Unnatural Demand For Natural Gas
Fed up with heating oil prices that more than doubled this winter, James Cenesullo is spending $900 to retrofit his two-story home in suburban Boston to burn natural gas. "I went for natural gas because oil was going ballistic," says Cenesullo. "I'm looking forward to price stability."
He shouldn't count on it. Like Cenesullo, a growing number of utilities, businesses, and consumers are switching to natural gas to escape spiraling oil prices. While it has garnered most of the headlines, stampeding demand has also helped send natural gas prices soaring--up more than 30% at the wellhead vs. a year ago. Although regulatory protection keeps consumers from absorbing all of that increase right away, prices have jumped 9%, to about $6.63 per 1,000 cubic feet. Costs are likely to increase an additional 6% by next winter. "A seller's market for natural gas has officially arrived," proclaims analyst Robert L. Christensen Jr. of First Albany Corp.
The seeds of this shift were sown two years ago when crude oil prices started to fall, bottoming out at $10 a barrel by the end of '98. That forced many energy companies to reduce or abandon drilling for new oil and gas. It has also become harder to squeeze production from maturing U.S. properties. In the past, the U.S. could turn to Canadian producers, but supplies are now tight up north, too.
The result: Supertight supply just as demand is skyrocketing. Inventories are near their lowest levels in four years--just as the industry starts its critical April-to-October season, when storage tanks are refilled. The American Gas Assn. says inventories stand at 1.1 trillion cubic feet, down 22.8% from a year ago. The shortfall comes despite three straight years of warmer-than-normal winters. Analysts predict it will be difficult to rebuild reserves in time for next winter.
A buoyant economy is making that job even tougher.
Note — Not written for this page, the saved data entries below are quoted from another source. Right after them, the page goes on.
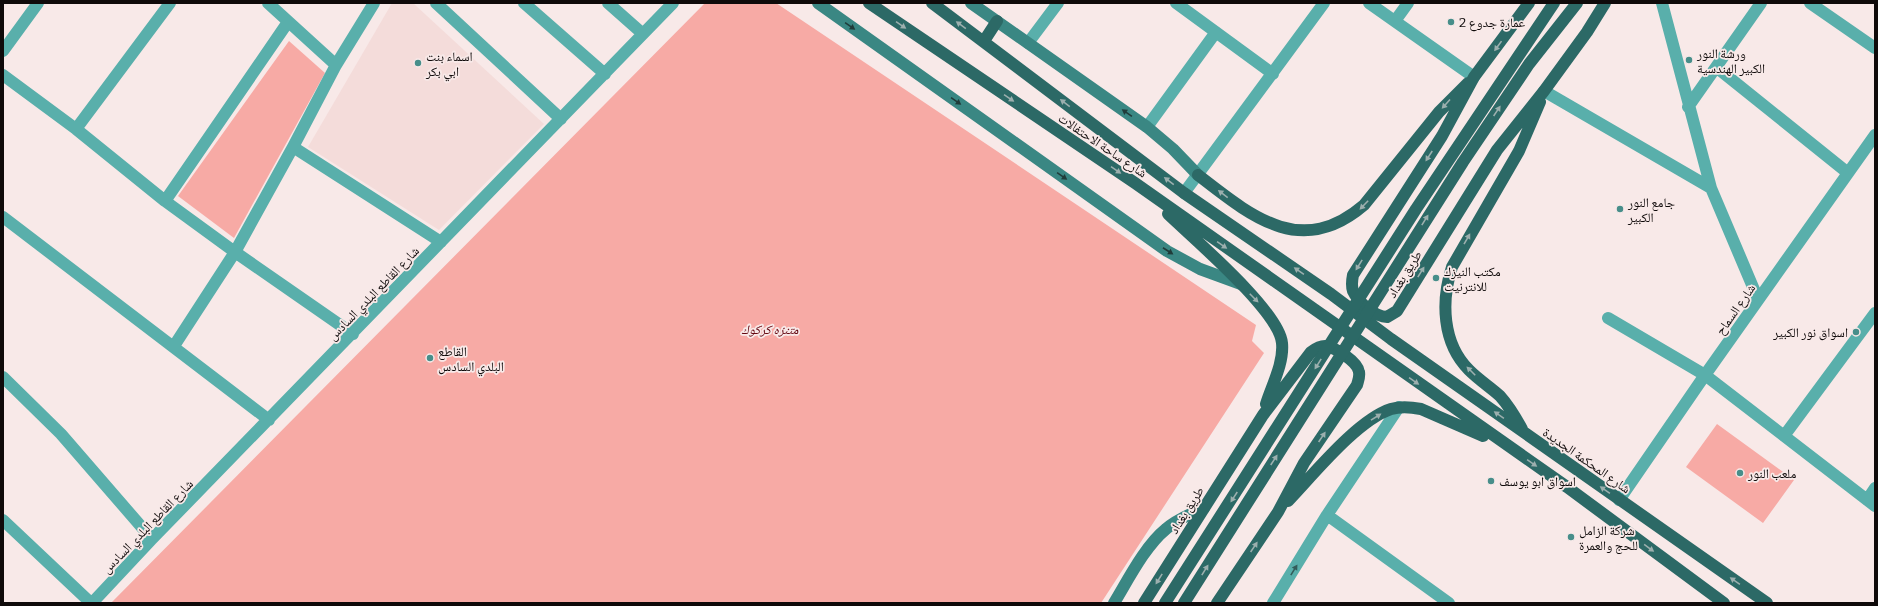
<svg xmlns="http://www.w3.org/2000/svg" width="1878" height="606" viewBox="0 0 1878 606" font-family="Bitter,'Noto Naskh Arabic',serif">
	<rect width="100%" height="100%" fill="#f8e9e8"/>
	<path fill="#f4dcda" d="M 392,3 L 413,3 L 544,124 L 439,230 L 308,147 Z"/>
	<path fill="#f7aaa5" d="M 705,3 L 776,3 L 1256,325 L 1252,341 L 1264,353 L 1101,603 L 111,603 Z
		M 289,41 L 325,73 L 234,238 L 178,196 Z
		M 1717,424 L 1794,480 L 1763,523 L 1686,467 Z"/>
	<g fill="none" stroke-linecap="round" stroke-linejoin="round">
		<path stroke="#59afab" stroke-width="12" d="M 268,3 L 336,65
			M 436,3 L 561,119
			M 524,3 L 605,74
			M 608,3 L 643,34
			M 1176,3 L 1273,74
			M 1369,3 L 1474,77
			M 1662,3 L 1711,188 L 1758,299
			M 1810,3 L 1875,48
			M 1395,21 L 1408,3
			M 1028,43 L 1058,3
			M 3,51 L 38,3
			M 1716,67 L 1848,173
			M 3,75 L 76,129 L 165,201 L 235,252 L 353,334
			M 1544,91 L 1711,188
			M 1688,107 L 1761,3
			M 1147,127 L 1216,32
			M 76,129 L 170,3
			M 293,147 L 441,242
			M 1184,193 L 1324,3
			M 165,201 L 288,22
			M 3,217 L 269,420
			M 1608,318 L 1705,375 L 1875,506
			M 174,346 L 235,252 L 293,147 L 336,65 L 374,3
			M 3,377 L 61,434 L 152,539
			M 1784,436 L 1875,313
			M 1619,500 L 1705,375 L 1875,135
			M 1867,500 L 1875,488
			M 1327,515 L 1449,603
			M 3,520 L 91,603
			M 92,603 L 152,539 L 673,3
			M 1273,603 L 1327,515 L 1399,407"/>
		<path stroke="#3a8783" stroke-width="12" d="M 818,3 L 1167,251 L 1200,269 L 1241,284
			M 971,3 L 1147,127 L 1173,149 L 1198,175
			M 1114,603 C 1128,580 1145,546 1166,529 C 1177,519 1191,514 1204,508"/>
		<path stroke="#2c6966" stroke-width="12" d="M 869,3 L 1135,183 L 1567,487 L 1724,603
			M 932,3 L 1184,193 L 1331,294 L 1391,339 L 1767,603
			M 1529,3 L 1474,77 L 1442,136 L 1353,275 C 1352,280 1351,285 1353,291 C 1358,302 1375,317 1387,317 L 1397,311 L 1497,150 L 1544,91 L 1587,32 L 1605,3
			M 984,41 L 997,21
			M 1198,175 C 1251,216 1301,259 1364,205 L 1439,112 L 1468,83
			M 1168,214 C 1194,239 1279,311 1282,343 C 1284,363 1272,385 1266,404
			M 1522,429 C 1516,418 1509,406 1500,396 C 1490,387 1479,380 1469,370 C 1442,343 1441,301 1452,267 L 1519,151 L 1540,102
			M 1288,501 C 1313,475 1357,420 1391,409 C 1401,406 1411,407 1421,409 L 1483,436
			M 1144,603 L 1263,415 L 1311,352 C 1315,349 1319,346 1325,346 C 1335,347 1358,362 1359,372 C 1360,377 1358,381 1357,385 L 1304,463 L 1278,512 L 1217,603"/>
		<path stroke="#2c6966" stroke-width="12" d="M 1165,603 L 1416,209 L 1554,3
			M 1184,603 L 1463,162 L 1529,64 L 1577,3"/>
	</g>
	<defs><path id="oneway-solid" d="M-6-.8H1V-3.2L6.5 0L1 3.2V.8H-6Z"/></defs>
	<g fill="#9cafae">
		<use href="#oneway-solid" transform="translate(901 25) rotate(34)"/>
		<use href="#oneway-solid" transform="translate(961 25) rotate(-144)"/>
		<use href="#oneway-solid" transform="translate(1498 46) rotate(126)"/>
		<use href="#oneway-solid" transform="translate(1009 98) rotate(34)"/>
		<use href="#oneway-solid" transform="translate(1065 103) rotate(-143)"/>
		<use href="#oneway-solid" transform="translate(1446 104) rotate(132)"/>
		<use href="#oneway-solid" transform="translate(1497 111) rotate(-56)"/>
		<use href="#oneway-solid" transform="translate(1429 156) rotate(123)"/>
		<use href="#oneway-solid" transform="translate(1116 170) rotate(34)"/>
		<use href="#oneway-solid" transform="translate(1169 181) rotate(-143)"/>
		<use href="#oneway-solid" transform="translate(1223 194) rotate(-142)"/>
		<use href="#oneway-solid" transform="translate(1364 205) rotate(134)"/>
		<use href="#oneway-solid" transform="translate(1425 220) rotate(-58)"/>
		<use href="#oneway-solid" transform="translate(1467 239) rotate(-60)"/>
		<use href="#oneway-solid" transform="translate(1222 245) rotate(35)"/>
		<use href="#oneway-solid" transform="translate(1359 265) rotate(122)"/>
		<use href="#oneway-solid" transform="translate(1299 271) rotate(-145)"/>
		<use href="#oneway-solid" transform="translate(1421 272) rotate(-58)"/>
		<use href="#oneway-solid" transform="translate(1254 298) rotate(45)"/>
		<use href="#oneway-solid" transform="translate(1318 364) rotate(122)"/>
		<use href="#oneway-solid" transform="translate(1471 371) rotate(-135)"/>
		<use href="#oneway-solid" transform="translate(1414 381) rotate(35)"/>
		<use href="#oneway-solid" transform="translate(1499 415) rotate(-145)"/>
		<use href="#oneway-solid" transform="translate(1376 417) rotate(-32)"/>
		<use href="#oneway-solid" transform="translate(1322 437) rotate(-56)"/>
		<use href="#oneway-solid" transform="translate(1274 460) rotate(-57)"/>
		<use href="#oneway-solid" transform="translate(1532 463) rotate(35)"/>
		<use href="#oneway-solid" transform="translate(1605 490) rotate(-145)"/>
		<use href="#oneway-solid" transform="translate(1234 497) rotate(123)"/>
		<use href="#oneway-solid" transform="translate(1254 547) rotate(-56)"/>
		<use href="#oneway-solid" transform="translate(1649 548) rotate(36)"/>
		<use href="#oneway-solid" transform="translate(1205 570) rotate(-58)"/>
		<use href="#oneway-solid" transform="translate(1159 579) rotate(122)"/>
		<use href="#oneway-solid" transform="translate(1735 581) rotate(-145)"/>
	</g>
	<g fill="#203c3a">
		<use href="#oneway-solid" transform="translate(850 26) rotate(35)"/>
		<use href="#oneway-solid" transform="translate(956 101) rotate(35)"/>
		<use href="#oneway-solid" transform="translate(1127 113) rotate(-145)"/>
		<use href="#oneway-solid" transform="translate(1062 176) rotate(35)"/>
		<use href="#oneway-solid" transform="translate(1168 251) rotate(33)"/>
	</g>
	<use fill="#345c5a" href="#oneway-solid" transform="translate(1294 570) rotate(-58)"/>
	<g fill="#478e8a" stroke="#f8e9e8" stroke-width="1.5">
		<circle cx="1451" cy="22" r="4"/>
		<circle cx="1689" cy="60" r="4"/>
		<circle cx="418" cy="63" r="4"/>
		<circle cx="1620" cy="209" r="4"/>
		<circle cx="1436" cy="278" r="4"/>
		<circle cx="1856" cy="332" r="4"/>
		<circle cx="430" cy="358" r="4"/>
		<circle cx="1740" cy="473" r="4"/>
		<circle cx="1491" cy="481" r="4"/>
		<circle cx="1571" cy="537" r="4"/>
	</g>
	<g text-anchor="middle" stroke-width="3.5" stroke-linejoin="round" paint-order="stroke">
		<g font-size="13" fill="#0f0a0a" stroke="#f8e9e8" text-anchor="start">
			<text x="1459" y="27">عمارة جدوع 2</text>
			<text x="1697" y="58">ورشة النور<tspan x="1697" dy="15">الكبير الهندسية</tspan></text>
			<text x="426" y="61">اسماء بنت<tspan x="426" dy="15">ابي بكر</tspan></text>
			<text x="1628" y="207">جامع النور<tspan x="1628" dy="15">الكبير</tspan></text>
			<text x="1444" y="276">مكتب النيزك<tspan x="1444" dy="15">للانترنيت</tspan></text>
			<text x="1848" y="337" text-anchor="end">اسواق نور الكبير</text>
			<text x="438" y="356">القاطع<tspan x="438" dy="15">البلدي السادس</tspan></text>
			<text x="1748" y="478">ملعب النور</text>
			<text x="1499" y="486">اسواق ابو يوسف</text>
			<text x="1579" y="535">شركة الزامل<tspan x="1579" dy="15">للحج والعمرة</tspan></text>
		</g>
		<g font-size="13" fill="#0f0a0a" stroke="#f8e9e8">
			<text transform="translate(1103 145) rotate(34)" y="5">شارع ساحة الاحتفالات</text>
			<text transform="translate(1404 274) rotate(-58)" y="5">طريق بغداد</text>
			<text transform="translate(373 293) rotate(-46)" y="5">شارع القاطع البلدي السادس</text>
			<text transform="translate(1735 309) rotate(-55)" y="5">شارع السماح</text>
			<text transform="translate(1587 460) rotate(35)" y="5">شارع المحكمة الجديدة</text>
			<text transform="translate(1186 510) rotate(-58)" y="5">طريق بغداد</text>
			<text transform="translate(147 526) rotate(-46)" y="5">شارع القاطع البلدي السادس</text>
		</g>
		<g font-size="13" font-style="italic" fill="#650711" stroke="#f8e9e8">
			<text x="770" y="334">متنزه كركوك</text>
		</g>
	</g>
	<rect width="1878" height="606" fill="none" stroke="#0f0a0a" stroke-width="8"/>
</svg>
Industrial users account for nearly half of the demand, while residential consumers account for 22%. The Energy Information Administration estimates natural gas demand will grow nearly 5% this year; production is expected to increase less than 1%. Next year, the agency estimates, demand will climb 3%, while production will rise a mere 0.3%. "North American gas markets are heading for a major train wreck," warns Goldman, Sachs & Co. analyst Donald F. Textor.
BYE BYE, COAL. Fueling the growth in demand is a new generation of power plants that use efficient and environmentally friendly natural gas. Regulators are cracking down on utilities with older coal-fired plants that violate clean-air standards. Analyst Christensen says some 22 new natural-gas power generators will crank up this summer.
The strong market has caused a pick-up in drilling, but not fast enough to meet demand until the middle of next year. In the meantime, "every single gas well in the U.S. and Canada is producing at maximum rate, 365 days a year--and there is still no spare capacity," says Mark G. Papa, chief executive of EOG Resources Inc., a Houston exploration and production company.
That's good news for EOG and other outfits like Anadarko Petroleum and Apache Corp. Donaldson, Lufkin & Jenrette Securities Corp. analyst David C. Bradshaw estimates cash flow at the exploration and production companies he tracks, which are heavily weighted toward natural gas, will jump 50% this year over 1999. Apache CEO Raymond Plank predicts his cash from operations will swell to more than $1 billion this year, from last year's record $728 million. He's devoting that surplus to more drilling, boosting his budget by 50% to $600 million.
Moves like that should eventually mean more gas and lower prices for consumers. But until then, they'd better be praying for another warm winter.